Directions for this task: Give everything from the line containing "maar sterk content plan 🤳🏻" down to the line containing "чтобы оставлять" in the records below as a numbered list. Skip blank lines and leave the pictures out.

==== Given entries

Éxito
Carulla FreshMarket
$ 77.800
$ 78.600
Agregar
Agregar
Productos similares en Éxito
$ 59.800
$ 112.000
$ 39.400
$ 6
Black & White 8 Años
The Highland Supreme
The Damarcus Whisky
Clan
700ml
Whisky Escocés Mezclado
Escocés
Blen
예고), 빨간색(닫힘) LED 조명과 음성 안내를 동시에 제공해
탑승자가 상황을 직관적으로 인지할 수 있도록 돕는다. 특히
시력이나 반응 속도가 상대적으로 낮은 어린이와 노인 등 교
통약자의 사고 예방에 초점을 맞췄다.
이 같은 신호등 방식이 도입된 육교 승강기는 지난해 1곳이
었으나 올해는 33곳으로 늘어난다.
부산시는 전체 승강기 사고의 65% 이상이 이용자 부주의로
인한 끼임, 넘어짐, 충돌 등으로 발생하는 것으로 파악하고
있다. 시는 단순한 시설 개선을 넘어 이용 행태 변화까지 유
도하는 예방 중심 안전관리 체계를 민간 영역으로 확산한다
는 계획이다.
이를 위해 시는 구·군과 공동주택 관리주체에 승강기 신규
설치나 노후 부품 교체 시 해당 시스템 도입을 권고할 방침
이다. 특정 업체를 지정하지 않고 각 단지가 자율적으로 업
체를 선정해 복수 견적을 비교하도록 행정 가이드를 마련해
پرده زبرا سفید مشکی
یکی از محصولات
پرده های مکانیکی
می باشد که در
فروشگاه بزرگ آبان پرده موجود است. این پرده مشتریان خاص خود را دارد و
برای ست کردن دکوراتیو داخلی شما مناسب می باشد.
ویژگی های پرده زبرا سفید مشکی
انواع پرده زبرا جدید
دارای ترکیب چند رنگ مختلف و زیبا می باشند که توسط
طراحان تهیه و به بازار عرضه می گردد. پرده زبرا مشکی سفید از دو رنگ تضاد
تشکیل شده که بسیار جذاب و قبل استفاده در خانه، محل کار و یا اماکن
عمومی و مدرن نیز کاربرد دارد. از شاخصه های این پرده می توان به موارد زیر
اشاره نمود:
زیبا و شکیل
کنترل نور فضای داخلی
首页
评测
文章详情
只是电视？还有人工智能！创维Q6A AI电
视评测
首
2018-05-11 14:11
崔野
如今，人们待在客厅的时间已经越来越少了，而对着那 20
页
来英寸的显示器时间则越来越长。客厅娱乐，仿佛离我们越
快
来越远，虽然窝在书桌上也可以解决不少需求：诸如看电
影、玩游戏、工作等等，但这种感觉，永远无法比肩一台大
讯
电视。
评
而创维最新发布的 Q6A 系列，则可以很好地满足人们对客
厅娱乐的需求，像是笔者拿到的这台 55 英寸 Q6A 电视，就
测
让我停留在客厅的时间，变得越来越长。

========
==== Given entries

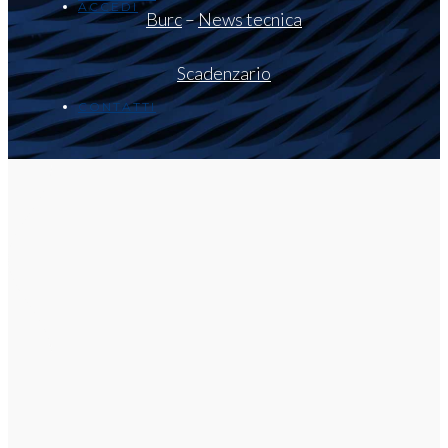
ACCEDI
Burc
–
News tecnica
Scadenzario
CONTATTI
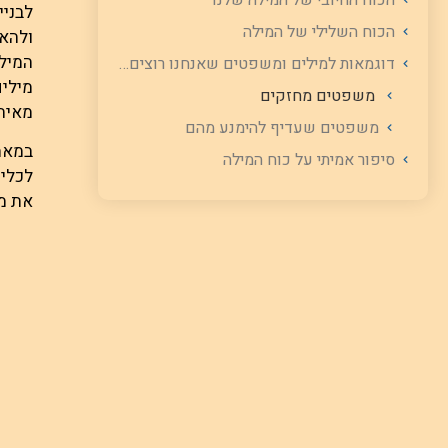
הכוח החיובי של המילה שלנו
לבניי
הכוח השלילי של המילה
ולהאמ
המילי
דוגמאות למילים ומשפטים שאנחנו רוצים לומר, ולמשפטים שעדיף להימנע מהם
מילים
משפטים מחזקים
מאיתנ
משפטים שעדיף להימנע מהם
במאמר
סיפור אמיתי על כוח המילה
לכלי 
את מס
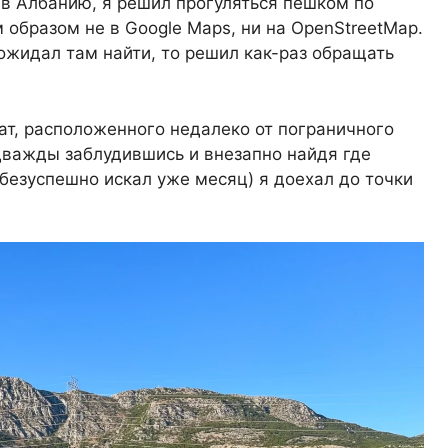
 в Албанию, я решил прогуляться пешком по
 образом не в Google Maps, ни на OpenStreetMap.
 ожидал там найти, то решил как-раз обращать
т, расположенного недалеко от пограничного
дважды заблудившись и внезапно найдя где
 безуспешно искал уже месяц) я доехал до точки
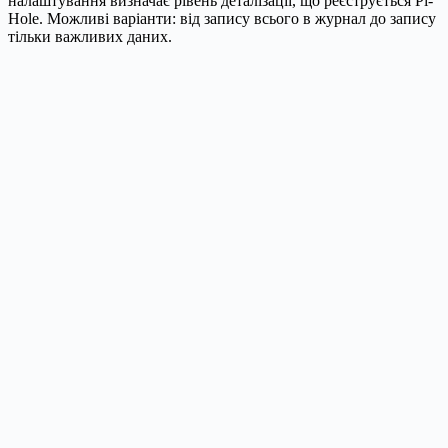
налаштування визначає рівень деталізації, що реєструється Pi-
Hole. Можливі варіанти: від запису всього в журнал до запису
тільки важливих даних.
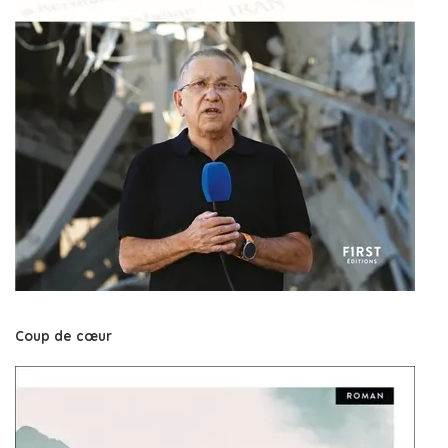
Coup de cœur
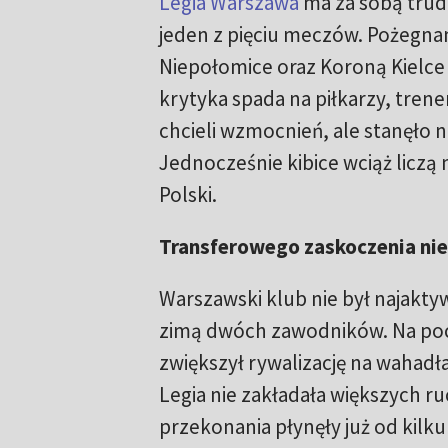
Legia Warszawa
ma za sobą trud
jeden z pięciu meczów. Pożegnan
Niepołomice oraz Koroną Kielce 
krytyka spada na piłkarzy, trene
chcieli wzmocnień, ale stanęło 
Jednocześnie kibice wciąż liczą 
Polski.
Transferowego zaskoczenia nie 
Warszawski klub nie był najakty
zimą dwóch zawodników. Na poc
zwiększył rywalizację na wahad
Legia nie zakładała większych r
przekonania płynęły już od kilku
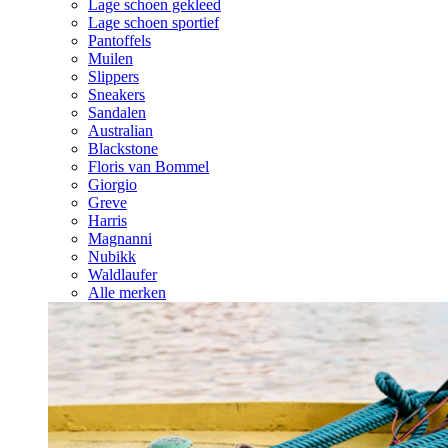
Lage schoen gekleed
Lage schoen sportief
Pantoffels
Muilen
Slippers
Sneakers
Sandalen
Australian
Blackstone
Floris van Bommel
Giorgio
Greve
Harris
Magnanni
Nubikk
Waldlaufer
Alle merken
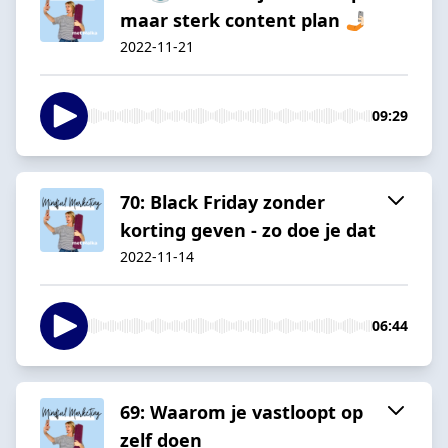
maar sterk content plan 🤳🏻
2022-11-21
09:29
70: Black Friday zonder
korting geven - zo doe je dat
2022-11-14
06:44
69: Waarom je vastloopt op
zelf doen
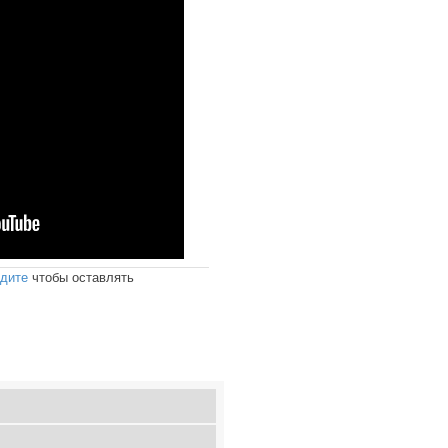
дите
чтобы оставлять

========

Reply to the exercise:
1. maar sterk content plan 🤳🏻
2. 2022-11-21
3. 09:29
4. 70: Black Friday zonder
5. korting geven - zo doe je dat
6. 2022-11-14
7. 06:44
8. 69: Waarom je vastloopt op
9. zelf doen
10. дите
11. чтобы оставлять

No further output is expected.